Deddy mengusulkan pemerintah daerah melalui koperasi usaha mikro, kecil, dan menengah bisa memberdayakan warga untuk membuat masker sendiri, minimal bagi RW masing-masing. Bantuan dari pemerintah ataupun pihak swasta bisa berupa kain bahan masker yang kerapatan helaian benangnya bisa dipakai untuk melindungi orang dari risiko penularan virus korona baru.
”Selama ini sudah ada beberapa kali gerakan bagi-bagi masker dari pemerintah ataupun swasta, tapi yang dibagikan adalah masker medis sekali pakai. Hal ini justru menimbulkan masalah baru, yaitu limbah masker yang cara pembuangannya tidak sesuai standar kesehatan,” ucapnya.
Jumlah kasus aktif Covid-19 di Jakarta terus menurun, seperti yang disampaikan Kepala Bidang Pencegahan dan Pengendalian Penyakit Dinas Kesehatan Jakarta Dwi Oktavia Tatri Lestari Handayani. Per 9 Maret ada 6.605 orang yang dirawat ataupun diisolasi. Artinya, ada penurunan 834 kasus dibandingkan dengan 8 Maret.
Namun, jumlah kasus baru yang terdeteksi pada tanggal 9 Maret ada 867 orang. Persentase kasus positif juga naik dari 11 persen pekan lalu menjadi 13 persen. Hal ini menandakan, meskipun kasus berkurang, kasus baru tetap bermunculan karena penularan terus terjadi.

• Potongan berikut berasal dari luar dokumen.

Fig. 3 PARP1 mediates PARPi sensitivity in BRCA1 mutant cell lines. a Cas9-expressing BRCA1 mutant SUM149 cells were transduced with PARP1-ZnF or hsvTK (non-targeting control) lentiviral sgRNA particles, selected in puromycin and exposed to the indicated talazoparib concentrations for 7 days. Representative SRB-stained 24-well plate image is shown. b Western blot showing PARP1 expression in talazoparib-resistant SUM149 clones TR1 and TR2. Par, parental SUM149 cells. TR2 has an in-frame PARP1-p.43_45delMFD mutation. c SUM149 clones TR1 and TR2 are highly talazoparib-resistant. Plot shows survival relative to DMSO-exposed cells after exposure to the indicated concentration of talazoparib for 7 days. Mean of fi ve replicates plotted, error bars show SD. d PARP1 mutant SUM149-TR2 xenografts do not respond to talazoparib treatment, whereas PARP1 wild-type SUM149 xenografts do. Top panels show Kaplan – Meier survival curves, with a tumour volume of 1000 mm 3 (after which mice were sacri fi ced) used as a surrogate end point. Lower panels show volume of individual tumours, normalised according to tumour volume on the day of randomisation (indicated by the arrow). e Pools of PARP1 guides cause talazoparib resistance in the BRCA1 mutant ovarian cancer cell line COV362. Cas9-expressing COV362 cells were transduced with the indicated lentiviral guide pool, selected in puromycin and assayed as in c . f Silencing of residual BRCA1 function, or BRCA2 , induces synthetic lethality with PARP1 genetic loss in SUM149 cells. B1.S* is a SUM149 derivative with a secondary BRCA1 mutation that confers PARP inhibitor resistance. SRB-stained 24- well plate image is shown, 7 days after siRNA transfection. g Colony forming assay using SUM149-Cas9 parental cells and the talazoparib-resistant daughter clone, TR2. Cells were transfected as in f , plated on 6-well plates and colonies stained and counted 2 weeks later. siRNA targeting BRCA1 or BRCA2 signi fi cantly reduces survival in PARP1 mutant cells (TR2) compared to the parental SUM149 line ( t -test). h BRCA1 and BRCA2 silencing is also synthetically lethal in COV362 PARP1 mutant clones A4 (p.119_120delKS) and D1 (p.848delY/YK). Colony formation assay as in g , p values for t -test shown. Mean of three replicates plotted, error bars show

Dalam kesempatan yang lain, Kepala Dinas Kebudayaan DKI Jakarta Iwan Henry Wardhana mengungkapkan, pihaknya turut menjadikan pendidikan masyarakat mengenai protokol kesehatan sebagai materi dalam berbagai kegiatan kebudayaan. Selama pandemi, para budayawan dan seniman aktif dalam pentas digital.
”Memakai masker dan menjaga jarak fisik masuk ke dalam alur cerita ataupun narasi musikal yang ditampilkan. Sudah ada beberapa pentas langsung dilakukan di ruang terbuka dan disaksikan penonton sebagai bentuk kampanye pendidikan masyarakat,” katanya.